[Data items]

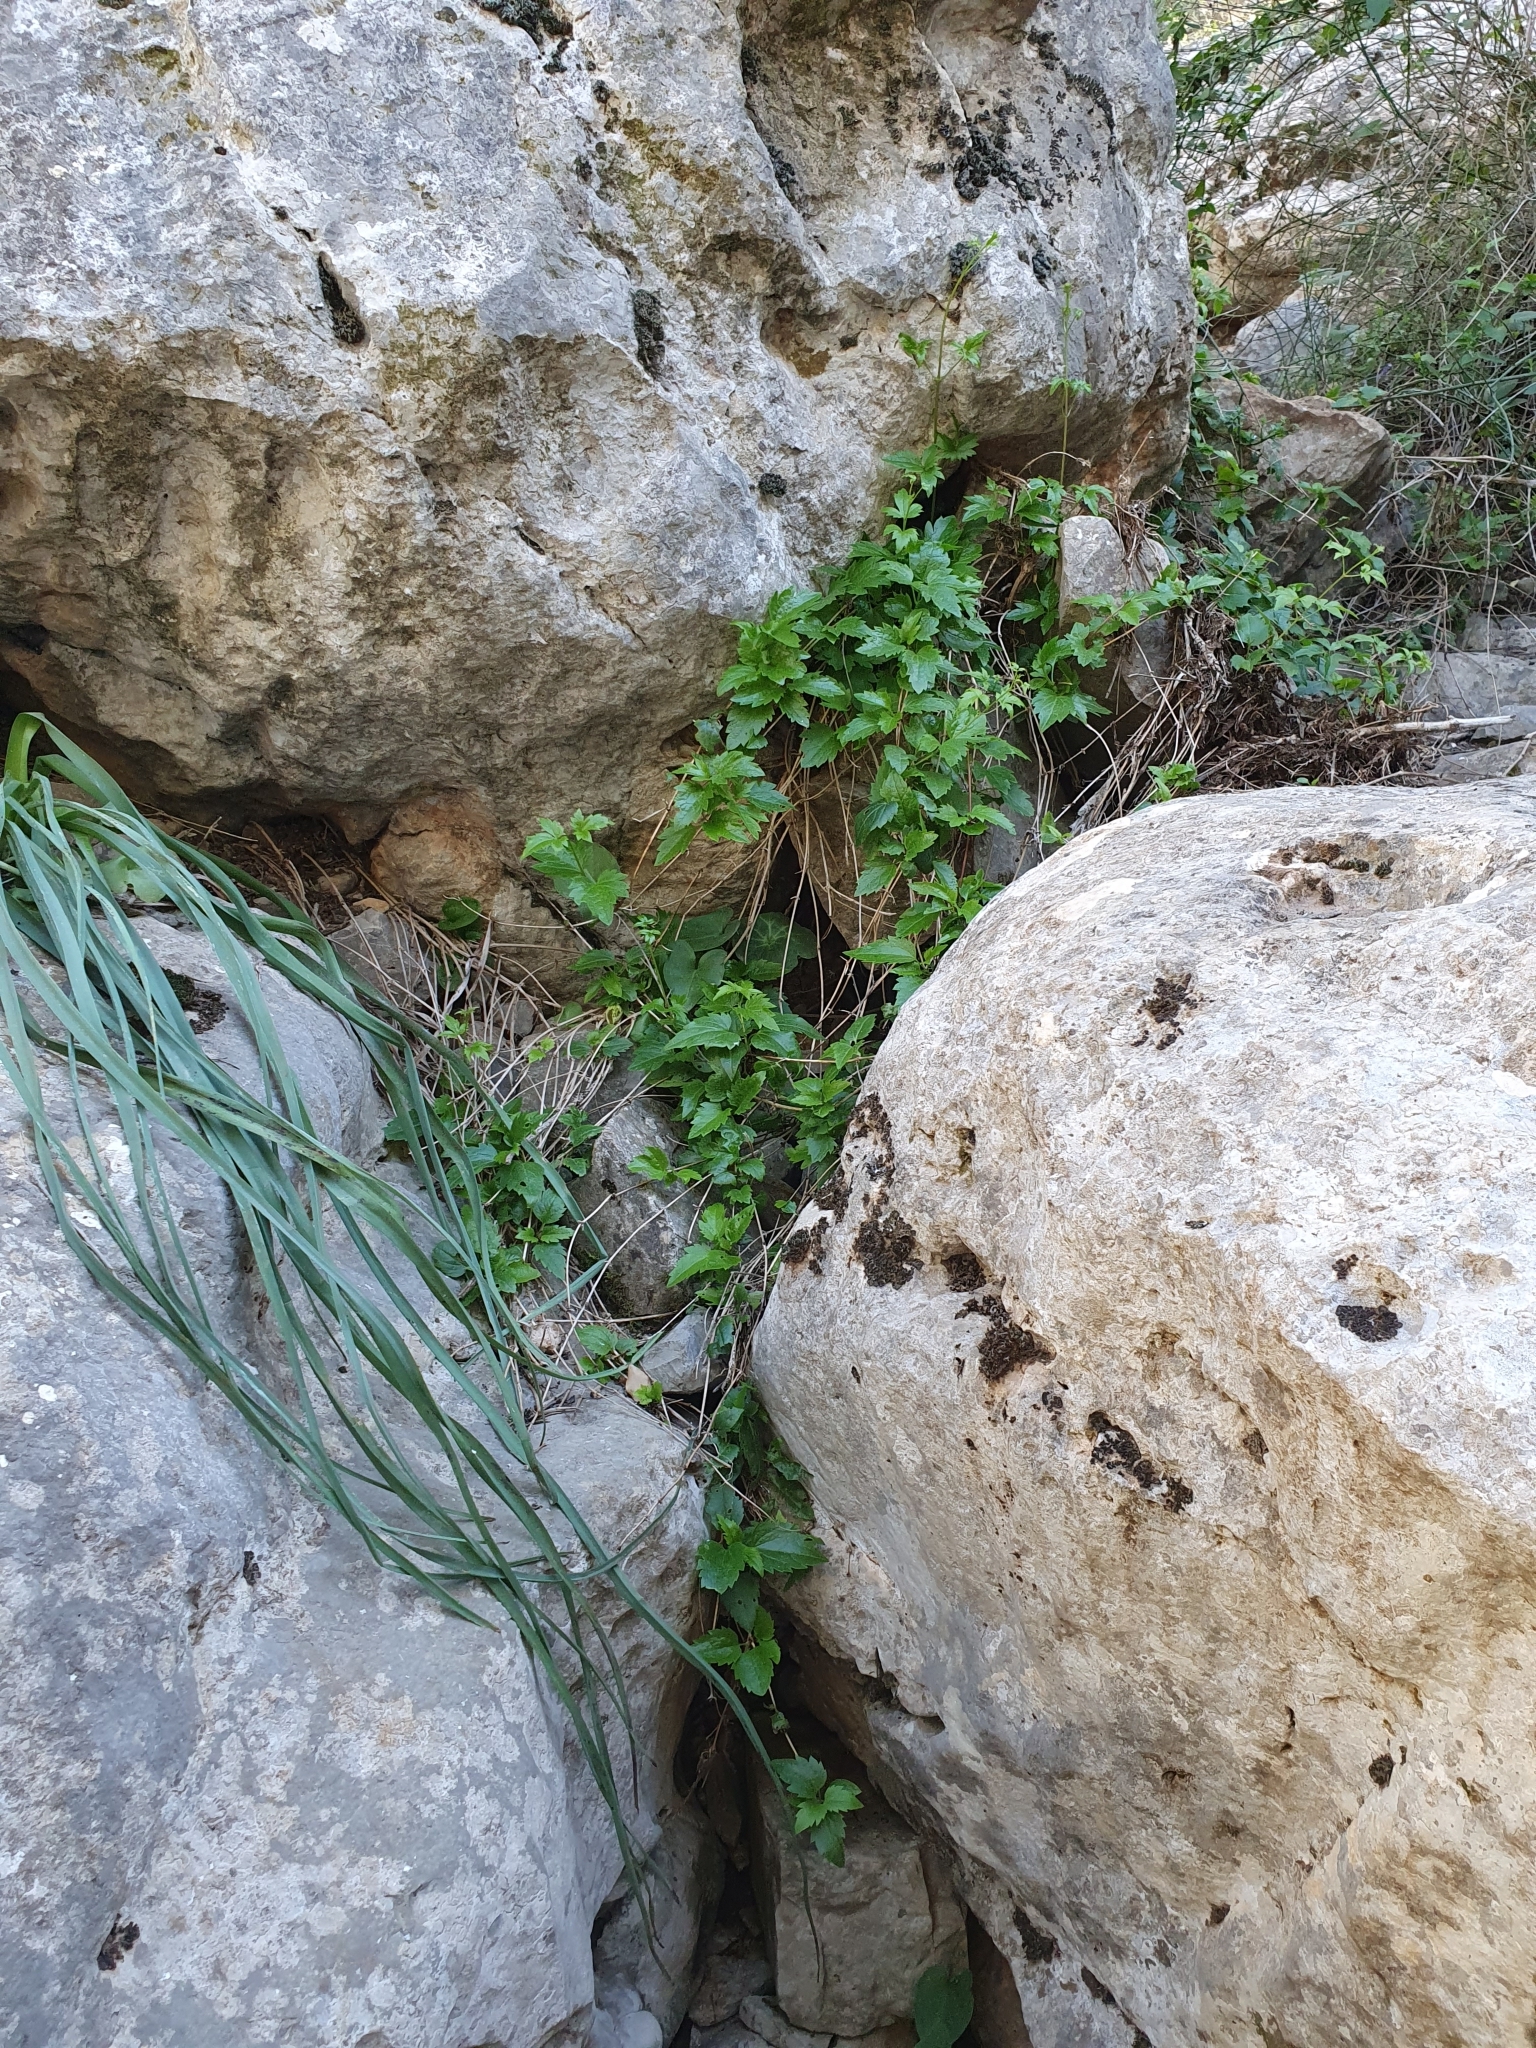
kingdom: Plantae
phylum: Tracheophyta
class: Magnoliopsida
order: Ranunculales
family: Ranunculaceae
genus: Clematis
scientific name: Clematis cirrhosa
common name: Early virgin's-bower
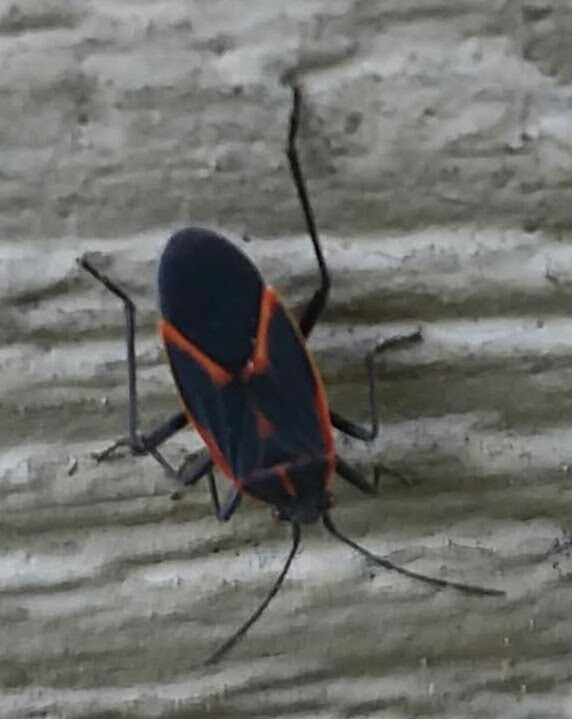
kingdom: Animalia
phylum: Arthropoda
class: Insecta
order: Hemiptera
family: Rhopalidae
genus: Boisea
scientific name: Boisea trivittata
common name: Boxelder bug
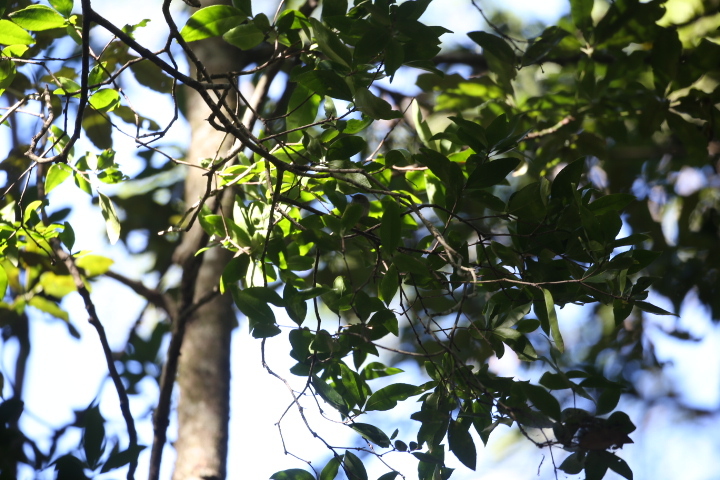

■ Work to complete
Format the lines of all the entries above as one numbered list, omitting any blank lines. Leave the pictures out of the answer.

■ Solution to this task
1. kingdom: Plantae
2. phylum: Tracheophyta
3. class: Magnoliopsida
4. order: Ranunculales
5. family: Ranunculaceae
6. genus: Clematis
7. scientific name: Clematis cirrhosa
8. common name: Early virgin's-bower
9. kingdom: Animalia
10. phylum: Arthropoda
11. class: Insecta
12. order: Hemiptera
13. family: Rhopalidae
14. genus: Boisea
15. scientific name: Boisea trivittata
16. common name: Boxelder bug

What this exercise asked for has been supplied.